# [Tugas Latihan 1]
Cetak bagian teks pembahasan soal kalkulus di bawah ini, dari "Pembahasan Soal Buku" sampai dengan "of each statement.", termasuk kedua batas itu.
# [Tugas Latihan 2]
Lanjutkan teks pembahasan soal kalkulus di bawah ini, dimulai tepat setelah kalimat terakhirnya.

# [Teks Bacaan]
'''
Kunci Jawaban dan Pembahasan Soal || Buku Calculus 9th Purcell Chapter 1 - 1.2 Number 1 – 33

Pembahasan Soal Buku Calculus 9th Purcell Chapter 1 Section 1.1

CHAPTER 1 LIMITS

SECTION 1.2 Rigorous Study of Limits

Problem Set 1.2, Number 1 – 33.

In Problems 1 – 6, give the appropriate ε – δ definition, of each statement.
'''
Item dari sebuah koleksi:
'''
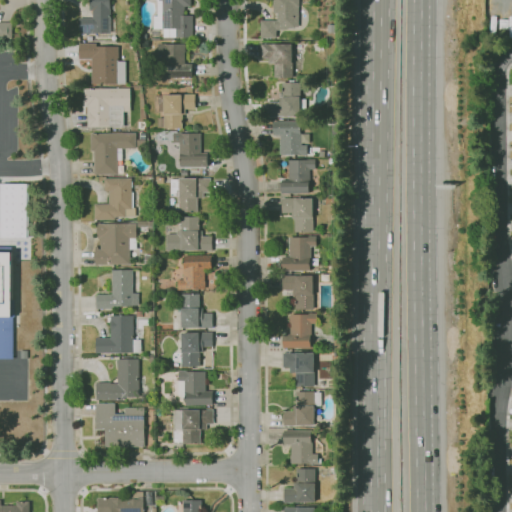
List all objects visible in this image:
building: (173, 17)
building: (95, 18)
building: (96, 18)
building: (279, 18)
building: (280, 18)
building: (172, 19)
building: (329, 20)
building: (5, 29)
building: (5, 30)
building: (144, 36)
building: (277, 58)
building: (278, 59)
building: (173, 60)
building: (173, 61)
building: (102, 63)
building: (103, 63)
road: (23, 71)
building: (285, 101)
building: (288, 102)
building: (104, 104)
building: (106, 106)
building: (172, 109)
building: (142, 135)
building: (290, 137)
building: (290, 138)
building: (138, 144)
building: (189, 149)
building: (108, 150)
building: (110, 150)
building: (190, 150)
building: (330, 162)
road: (30, 167)
building: (296, 176)
building: (297, 177)
building: (189, 192)
building: (190, 193)
building: (115, 199)
building: (116, 200)
building: (13, 210)
building: (298, 212)
building: (298, 213)
building: (157, 218)
building: (188, 236)
building: (188, 237)
building: (114, 243)
building: (115, 243)
road: (43, 246)
building: (298, 253)
building: (296, 254)
road: (61, 255)
road: (244, 255)
road: (265, 255)
road: (379, 255)
road: (415, 256)
building: (148, 259)
building: (195, 271)
building: (195, 272)
road: (504, 280)
building: (299, 289)
building: (301, 290)
building: (118, 291)
building: (118, 291)
building: (5, 304)
building: (6, 305)
building: (193, 312)
building: (193, 313)
building: (138, 314)
building: (297, 331)
building: (299, 331)
building: (116, 336)
building: (119, 337)
building: (193, 347)
building: (194, 347)
building: (297, 361)
building: (300, 367)
building: (120, 382)
building: (120, 382)
park: (14, 383)
building: (193, 387)
building: (194, 388)
building: (304, 407)
building: (302, 410)
building: (190, 424)
building: (191, 424)
building: (119, 425)
building: (119, 426)
building: (300, 446)
building: (301, 447)
road: (247, 453)
road: (155, 454)
road: (228, 470)
road: (43, 471)
road: (84, 472)
road: (154, 474)
road: (31, 475)
building: (336, 477)
building: (301, 487)
road: (247, 488)
building: (301, 488)
road: (8, 493)
road: (62, 493)
building: (160, 499)
road: (224, 501)
building: (121, 503)
building: (120, 504)
building: (191, 505)
building: (188, 506)
building: (14, 507)
building: (16, 507)
building: (152, 509)
building: (298, 509)
building: (299, 509)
'''
# [Jawaban Tertulis 1]
Pembahasan Soal Buku Calculus 9th Purcell Chapter 1 Section 1.1

CHAPTER 1 LIMITS

SECTION 1.2 Rigorous Study of Limits

Problem Set 1.2, Number 1 – 33.

In Problems 1 – 6, give the appropriate ε – δ definition, of each statement.

# [Jawaban Tertulis 2]
lim_{t → a} f(t) = M

❤	PEMBAHASAN:

0 < |t – a| < δ ⇒ |f(t) – M| < ε

lim_{u → b} g(u) = L

❤	PEMBAHASAN:

0 < |u – b| < δ ⇒ |g(u) – L| < ε

lim_{z → d} h(z) = P

❤	PEMBAHASAN:

0 < |z – d| < δ ⇒ |h(z) – P| < ε

lim_{y → e} Φ(y) = B

❤	PEMBAHASAN:

0 < |y – e| < δ ⇒ |Φ(y) – B| < ε

lim_{x → c^–} f(x) = L

❤	PEMBAHASAN:

0 < c – x < δ ⇒ |f(x) – L| < ε

lim_{t → a⁺} g(t) = D

❤	PEMBAHASAN:

0 < t – a < δ ⇒ |g(t) – D| < ε

In Problem 7 – 10, plot the function f(x) over the interval [1.5, 2.5]. Zoom in on the graph of each function to determine how close x must be to 2 in order that f(x) is within 0.002 of 4. Your answer should be of the form “If x is within ______ of 2, then f(x) is within 0.002 of 4.”

f(x) = 2x

❤	PEMBAHASAN:

If x is within 0.001 of 2, then 2x is within 0.002 of 4.

f(x) = x²

❤	PEMBAHASAN:

If x is within 0.0005 of 2, then x² is within 0.002 of 4.

f(x) = √(8x)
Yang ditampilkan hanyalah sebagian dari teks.